Yesterday, Vinícius Júnior was once again the victim of racism during a match against S.L. Benfica. And the worst part isn’t that it happened — the worst part is how unsurprising it has become.

If this happened in a company, there would be firings within 24 hours. Imagine an employee insulted because of their skin color in front of 20 colleagues. No press release needed. No “protocol.” No corporate video. The company would act immediately: dismissals, sanctions, mandatory training, internal audits. And if it didn’t, it would make headlines and lose reputation, clients, and contracts.

So why is football different? Why can a full stadium reproduce behavior that would be unacceptable in any workplace… and nothing happens? Football is afraid to hit where it hurts.

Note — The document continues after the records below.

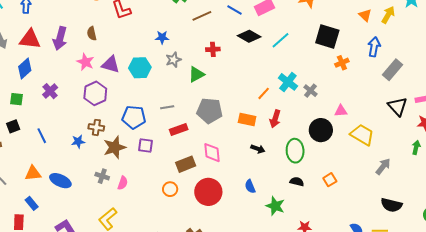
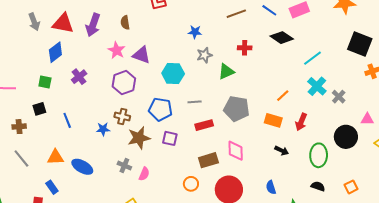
cyan line: (280, 40) -> (312, 58), moved
cyan hexagon: (140, 68) -> (173, 73), moved
orange line: (264, 93) -> (283, 96), moved

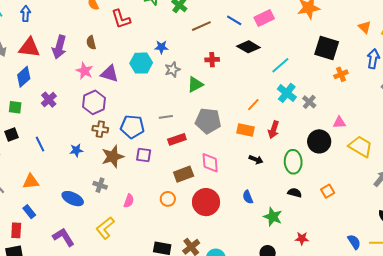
cyan hexagon: (173, 73) -> (141, 63), moved
brown cross: (122, 117) -> (100, 129), moved
blue ellipse: (82, 167) -> (73, 199), moved
pink semicircle: (144, 174) -> (129, 201), moved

Real sanctions mean closing stadiums, deducting points, suspending matches.
But that means economic loss. And in 2026, money still seems to be worth more than human dignity.

That’s why we keep seeing empty campaigns, hashtags and speeches that change nothing. The industry gets outraged… but without real consequences.
And responsibility always falls on the victim.

Vinicius gets questioned for his attitude, gestures, reactions. In any company, it would be unthinkable to ask the person being racially abused to “be more patient” or “behave better.” But in football, some still believe racism is fought through the self-control of the one who suffers it… instead of through sanctions for the one who commits it.